MAKALAH RUKUN DAN SYARAT NIKAH

PEMBAHASAN
Akad nikah mempunyai beberapa rukun dan syarat yang harus dipenuhi. Rukun dan syarat menentukan hukum suatu perbuatan, terutama yang menyangkut dengan sah atau tidaknya perbuatan tersebut dari segi hukum. Kedua kata tersebut mengandung arti yang sama dalam hal bahwa keduanya merupakan sesuatu yang harus diadakan. Dalam pernikahan misalnya, rukun dan syaratnya tidak boleh tertinggal. Artinya, pernikahan tidak sah bila keduanya tidak ada atau tidak lengkap. Perbedaan rukun dan syarat adalah kalau rukun itu harus ada dalam satu amalan dan merupakan bagian yang hakiki dari amalan tersebut. Sementara syarat adalah sesuatu yang harus ada dalam satu amalan namun ia bukan bagian dari amalan tersebut


 A.Rukun Nikah 
Rukun nikah adalah sebagai berikut:
 1.Adanya calon suami dan istri yang tidak terhalang dan terlarang secara syar’i untuk menikah. Di antara perkara syar’i yang menghalangi keabsahan suatu pernikahan misalnya si wanita yang akan dinikahi termasuk orang yang haram dinikahi oleh si lelaki karena adanya hubungan nasab atau hubungan penyusuan. Atau, si wanita sedang dalam masa iddahnya dan selainnya. Penghalang lainnya misalnya si lelaki adalah orang kafir, sementara wanita yang akan dinikahinya seorang muslimah.
 2.Adanya ijab, yaitu lafadz yang diucapkan oleh wali atau yang menggantikan posisi wali. Misalnya dengan si wali mengatakan, “Zawwajtuka Fulanah” (“Aku nikahkan engkau dengan si Fulanah”) atau “Ankahtuka Fulanah” (“Aku nikahkan engkau dengan Fulanah”).

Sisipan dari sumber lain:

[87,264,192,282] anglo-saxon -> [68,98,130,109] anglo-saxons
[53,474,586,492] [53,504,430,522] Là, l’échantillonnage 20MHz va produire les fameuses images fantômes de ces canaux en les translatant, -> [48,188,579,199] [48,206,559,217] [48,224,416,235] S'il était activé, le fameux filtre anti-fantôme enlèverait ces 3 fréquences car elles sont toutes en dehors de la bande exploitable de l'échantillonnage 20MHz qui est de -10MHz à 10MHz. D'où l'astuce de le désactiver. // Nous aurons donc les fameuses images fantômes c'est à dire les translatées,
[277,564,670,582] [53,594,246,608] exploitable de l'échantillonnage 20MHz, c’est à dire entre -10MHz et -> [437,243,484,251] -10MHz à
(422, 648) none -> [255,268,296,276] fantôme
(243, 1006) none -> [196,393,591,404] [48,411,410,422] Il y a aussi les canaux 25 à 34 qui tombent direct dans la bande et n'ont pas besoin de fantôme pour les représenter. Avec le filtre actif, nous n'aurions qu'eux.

 3.Adanya qabul, yaitu lafadz yang diucapkan oleh suami atau yang mewakilinya, dengan menyatakan, “Qabiltu Hadzan Nikah” atau “Qabiltu Hadzat Tazwij” (“Aku terima pernikahan ini”) atau “Qabiltuha.” Dalam ijab dan qabul dipakai lafadz inkah dan tazwij karena dua lafadz ini yang datang dalam Al-Qur`an. Seperti firman Allah Subhanahu wa Ta’ala: فَلَمَّا قَضَى زَيْدٌ مِنْهَا وَطَرًا زَوَّجْنَاكَهَا “Maka tatkala Zaid telah mengakhiri keperluannya terhadap istrinya (menceraikannya), zawwajnakaha1 (Kami nikahkan engkau dengan Zainab yang telah diceraikan Zaid).” (Al-Ahzab: 37)

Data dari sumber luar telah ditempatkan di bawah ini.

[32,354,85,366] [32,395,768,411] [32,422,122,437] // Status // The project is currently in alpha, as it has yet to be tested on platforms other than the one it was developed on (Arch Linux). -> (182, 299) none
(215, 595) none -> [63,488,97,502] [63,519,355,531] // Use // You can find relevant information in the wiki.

 4.Wali Wali adalah pengasuh pengantin perempuan pada waktu menikah atau orang yang melakukan janji nikah dengan pengantin laki-laki. Dalam hadits disebutkan: إِلاَّ بِوَلِيٍّ لاَ نِكَاحَ “Tidak ada nikah kecuali dengan adanya wali.” (HR. Al-Khamsah kecuali An-Nasa`i) Bila seorang wanita tidak memiliki wali nasab atau walinya enggan menikahkannya, maka hakim/penguasa memiliki hak perwalian atasnya dengan dalil sabda Rasulullah Shallallahu ‘alaihi wa sallam: فَالسُّلْطَانُ وَلِيُّ مَنْ لاَ وَلِيَّ لَهُ “Maka sulthan (penguasa) adalah wali bagi wanita yang tidak memiliki wali.” (HR. Abu Dawud)

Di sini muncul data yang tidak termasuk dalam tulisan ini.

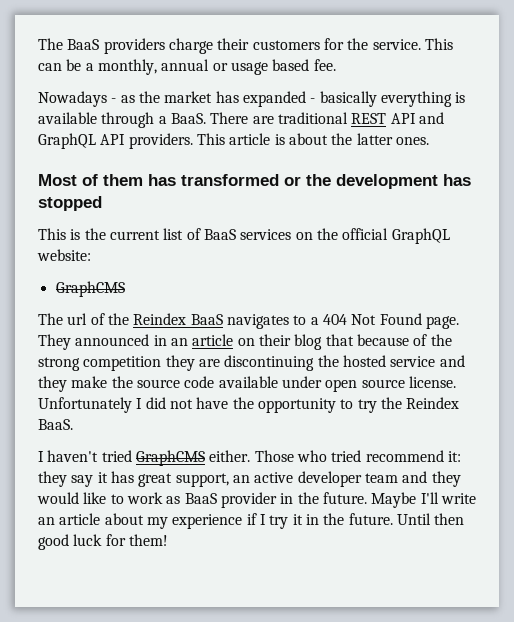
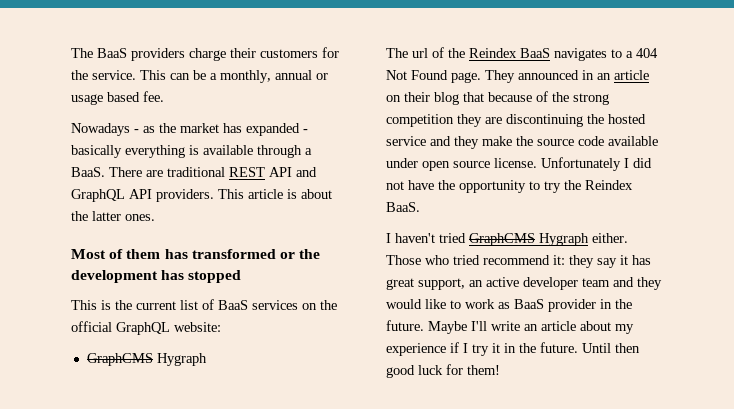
(125, 289) none -> [156,353,207,366] Hygraph
(205, 458) none -> [539,233,589,246] Hygraph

 5.Dua orang saksi Saksi adalah orang yang menyaksikan sah atau tidaknya suatu pernikahan. Hadits Jabir bin Abdullah radhiyallahu ‘anhuma: لاَ نِكَاحَ إِلاَّ بِوَلِيٍّ وَشَاهِدَيْنِ (رواه الطبراني، وهو في صحيح الجامع 7558) “Tidak ada nikah kecuali dengan adanya wali dan dua saksi yang adil.” (HR. Al-Khamsah kecuali An-Nasa`i)


B. Syarat Nikah
1.Syarat calon pengantin pria sebagai berikut :
a)Beragama Islam
b)Terang prianya (bukan banci)
c)Tidak dipaksa
d)Tidak beristri empat orang
e)Bukan Mahram bakal istri
f)Tidak mempunyai istri dalam yang haram dimadu dengan bakal isteri
g)Mengetahui bakal istri tidak haram dinikahinya
h)Tidak sedang dalam ihram atau umrah. Rasulullah Shallallahu ‘alaihi wa sallam bersabda: لاَ يُنْكِحُ الْـمُحْرِمُ وَلاَ يُنْكَحُ وَلاَ يَخْطُبُ “Seorang yang sedang berihram tidak boleh menikahkan, tidak boleh dinikahkan, dan tidak boleh mengkhitbah.” (HR. Muslim)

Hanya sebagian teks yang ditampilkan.